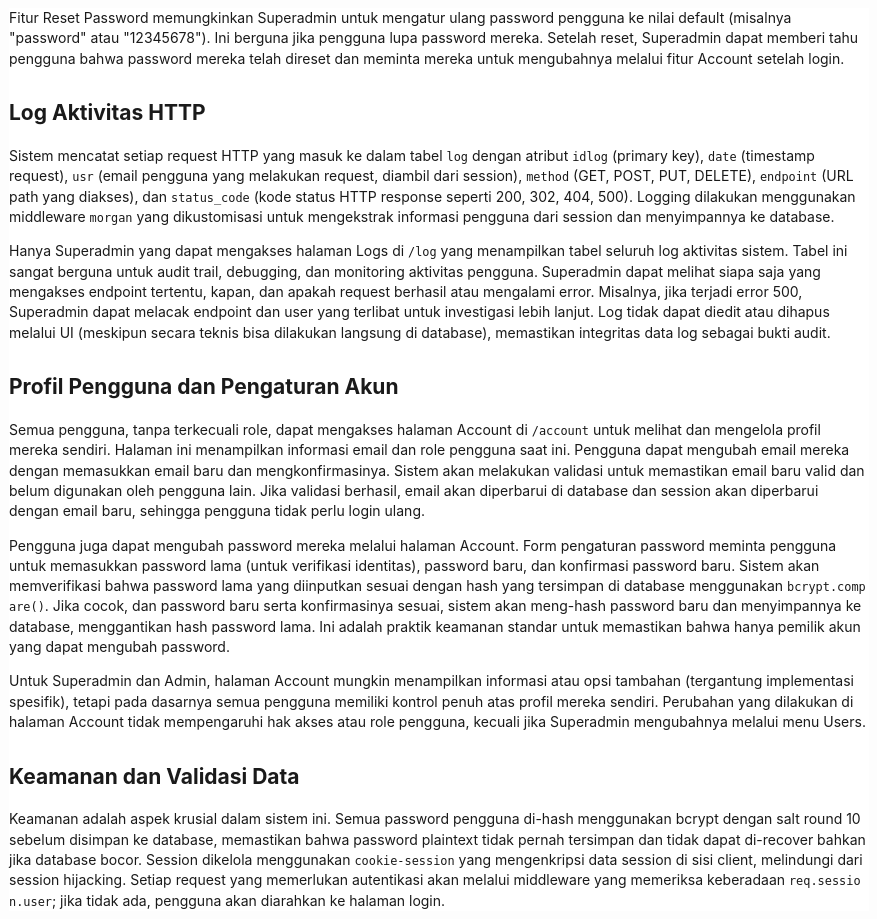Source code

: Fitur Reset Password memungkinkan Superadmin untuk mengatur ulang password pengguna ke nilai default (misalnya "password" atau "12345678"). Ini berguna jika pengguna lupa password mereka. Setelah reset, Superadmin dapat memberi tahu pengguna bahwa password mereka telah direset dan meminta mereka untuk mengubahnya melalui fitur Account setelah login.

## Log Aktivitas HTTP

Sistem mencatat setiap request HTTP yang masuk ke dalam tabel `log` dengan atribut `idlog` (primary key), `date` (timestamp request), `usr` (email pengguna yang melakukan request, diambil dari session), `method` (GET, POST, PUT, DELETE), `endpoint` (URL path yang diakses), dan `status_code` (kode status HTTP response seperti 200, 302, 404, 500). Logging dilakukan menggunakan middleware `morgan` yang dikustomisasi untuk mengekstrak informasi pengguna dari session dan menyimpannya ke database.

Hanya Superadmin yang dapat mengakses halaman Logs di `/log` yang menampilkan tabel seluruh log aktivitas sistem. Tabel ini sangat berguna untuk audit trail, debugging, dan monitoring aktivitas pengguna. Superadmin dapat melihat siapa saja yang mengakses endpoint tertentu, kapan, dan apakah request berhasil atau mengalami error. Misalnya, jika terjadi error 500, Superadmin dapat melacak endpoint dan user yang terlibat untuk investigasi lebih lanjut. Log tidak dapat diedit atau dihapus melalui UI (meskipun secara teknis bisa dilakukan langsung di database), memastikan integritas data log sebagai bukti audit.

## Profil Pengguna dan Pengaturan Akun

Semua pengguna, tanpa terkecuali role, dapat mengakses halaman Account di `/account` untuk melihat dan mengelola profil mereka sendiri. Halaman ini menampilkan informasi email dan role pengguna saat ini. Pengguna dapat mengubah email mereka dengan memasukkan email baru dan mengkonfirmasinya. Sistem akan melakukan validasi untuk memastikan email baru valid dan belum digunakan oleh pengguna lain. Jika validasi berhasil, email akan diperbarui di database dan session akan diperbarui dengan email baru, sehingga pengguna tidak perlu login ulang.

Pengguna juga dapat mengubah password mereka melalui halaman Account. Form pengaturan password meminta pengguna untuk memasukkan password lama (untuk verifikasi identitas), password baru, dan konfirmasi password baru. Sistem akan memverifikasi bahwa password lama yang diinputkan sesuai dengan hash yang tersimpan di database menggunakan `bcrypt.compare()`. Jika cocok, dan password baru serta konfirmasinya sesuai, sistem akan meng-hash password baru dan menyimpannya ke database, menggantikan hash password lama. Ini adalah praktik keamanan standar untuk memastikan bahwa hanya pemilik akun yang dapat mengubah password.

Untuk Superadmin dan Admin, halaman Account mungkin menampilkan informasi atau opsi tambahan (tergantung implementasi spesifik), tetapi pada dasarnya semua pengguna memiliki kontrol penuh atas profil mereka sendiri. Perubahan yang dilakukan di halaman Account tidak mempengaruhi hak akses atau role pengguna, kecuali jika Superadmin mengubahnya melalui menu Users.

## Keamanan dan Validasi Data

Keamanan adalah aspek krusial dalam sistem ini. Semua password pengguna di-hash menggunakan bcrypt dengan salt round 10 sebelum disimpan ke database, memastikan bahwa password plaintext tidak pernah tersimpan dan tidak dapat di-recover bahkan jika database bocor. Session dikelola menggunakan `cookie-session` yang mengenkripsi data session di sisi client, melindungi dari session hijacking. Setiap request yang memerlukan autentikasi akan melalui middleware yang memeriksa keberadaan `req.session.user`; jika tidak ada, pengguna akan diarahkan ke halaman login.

-*-*-

### YOUR ASSIGNMENT
Scan the material for "informasi" and copy the lines that hold it.

### ANSWER BOX
Sistem mencatat setiap request HTTP yang masuk ke dalam tabel `log` dengan atribut `idlog` (primary key), `date` (timestamp request), `usr` (email pengguna yang melakukan request, diambil dari session), `method` (GET, POST, PUT, DELETE), `endpoint` (URL path yang diakses), dan `status_code` (kode status HTTP response seperti 200, 302, 404, 500). Logging dilakukan menggunakan middleware `morgan` yang dikustomisasi untuk mengekstrak informasi pengguna dari session dan menyimpannya ke database.
Semua pengguna, tanpa terkecuali role, dapat mengakses halaman Account di `/account` untuk melihat dan mengelola profil mereka sendiri. Halaman ini menampilkan informasi email dan role pengguna saat ini. Pengguna dapat mengubah email mereka dengan memasukkan email baru dan mengkonfirmasinya. Sistem akan melakukan validasi untuk memastikan email baru valid dan belum digunakan oleh pengguna lain. Jika validasi berhasil, email akan diperbarui di database dan session akan diperbarui dengan email baru, sehingga pengguna tidak perlu login ulang.
Untuk Superadmin dan Admin, halaman Account mungkin menampilkan informasi atau opsi tambahan (tergantung implementasi spesifik), tetapi pada dasarnya semua pengguna memiliki kontrol penuh atas profil mereka sendiri. Perubahan yang dilakukan di halaman Account tidak mempengaruhi hak akses atau role pengguna, kecuali jika Superadmin mengubahnya melalui menu Users.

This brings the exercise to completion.